Now the radius of the circle is half of the diameter so the perimeter of the semicircle in terms of the diameter = $\dfrac{{\pi d}}{2}$ units.
So the perimeter of the given figure = perimeter of the semicircle AD + perimeter of the semicircle BC +perimeter of the semicircle EC + perimeter of the semicircle AB + perimeter of the semicircle DE.
So, the perimeter of the given figure is = $\pi \dfrac{{{d_{AD}}}}{2} + \pi \dfrac{{{d_{BC}}}}{2} + \pi \dfrac{{{d_{EC}}}}{2} + \pi \dfrac{{{d_{AB}}}}{2} + \pi \dfrac{{{d_{DE}}}}{2}$
Now substitute the values we have,
So, the perimeter (P) of the given figure is = $\pi \dfrac{{\left( {14} \right)}}{2} + \pi \dfrac{{\left( {21} \right)}}{2} + \pi \dfrac{{\left( 7 \right)}}{2} + \pi \dfrac{{\left( 7 \right)}}{2} + \pi \dfrac{{\left( 7 \right)}}{2}$
$ \Rightarrow P = \dfrac{{22}}{7} \times \dfrac{{\left( {14} \right)}}{2} + \dfrac{{22}}{7} \times \dfrac{{\left( {21} \right)}}{2} + 3 \times \dfrac{{22}}{7} \times \dfrac{{\left( 7 \right)}}{2}$, $\left[ {\therefore \pi = \dfrac{{22}}{7}} \right]$
$ \Rightarrow P = 22 \times \dfrac{2}{2} + 22 \times \dfrac{3}{2} + 3 \times 22 \times \dfrac{1}{2}$
Now take LCM we have,
$ \Rightarrow P = \dfrac{{44 + 66 + 66}}{2}$
$ \Rightarrow P = 22 + 33 + 33 = 88$ Centimeter.

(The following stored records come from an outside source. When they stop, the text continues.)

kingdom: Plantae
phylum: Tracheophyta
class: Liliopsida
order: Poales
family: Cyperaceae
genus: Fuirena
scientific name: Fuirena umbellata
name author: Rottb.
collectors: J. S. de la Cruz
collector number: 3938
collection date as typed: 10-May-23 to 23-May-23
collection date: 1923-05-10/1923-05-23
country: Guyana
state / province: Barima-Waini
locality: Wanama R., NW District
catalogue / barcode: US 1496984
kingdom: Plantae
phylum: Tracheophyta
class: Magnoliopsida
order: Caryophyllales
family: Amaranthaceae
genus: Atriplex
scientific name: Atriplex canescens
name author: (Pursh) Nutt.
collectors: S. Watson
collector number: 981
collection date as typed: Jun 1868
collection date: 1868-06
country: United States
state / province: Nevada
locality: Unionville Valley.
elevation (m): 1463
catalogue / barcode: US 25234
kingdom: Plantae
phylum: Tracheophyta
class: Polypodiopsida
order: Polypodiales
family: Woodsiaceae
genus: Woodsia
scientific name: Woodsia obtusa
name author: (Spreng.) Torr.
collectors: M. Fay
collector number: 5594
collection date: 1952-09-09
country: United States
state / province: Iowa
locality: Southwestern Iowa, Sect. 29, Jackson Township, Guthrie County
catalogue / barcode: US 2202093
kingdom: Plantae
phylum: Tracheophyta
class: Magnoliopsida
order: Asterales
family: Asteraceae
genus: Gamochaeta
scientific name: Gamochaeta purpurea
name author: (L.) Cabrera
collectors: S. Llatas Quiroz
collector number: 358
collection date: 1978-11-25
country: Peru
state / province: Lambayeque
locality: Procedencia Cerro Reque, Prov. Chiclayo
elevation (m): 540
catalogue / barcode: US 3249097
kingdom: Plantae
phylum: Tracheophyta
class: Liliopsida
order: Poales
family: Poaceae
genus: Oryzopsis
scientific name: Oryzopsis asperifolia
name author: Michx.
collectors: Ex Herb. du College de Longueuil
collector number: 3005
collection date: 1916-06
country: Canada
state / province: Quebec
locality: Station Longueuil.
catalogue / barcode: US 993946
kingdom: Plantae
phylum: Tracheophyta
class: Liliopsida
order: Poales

So this is the required answer.

Note – Whenever we face such types of problems the key concept is to have the good understanding of the diagrammatic representation of the figure in order to figure out the required shaded region. The good gist of the basic area formula for curves like circle always helps to get on the right track to reach the answer and also recall that the perimeter of the circle is nothing but the circumference of the circle.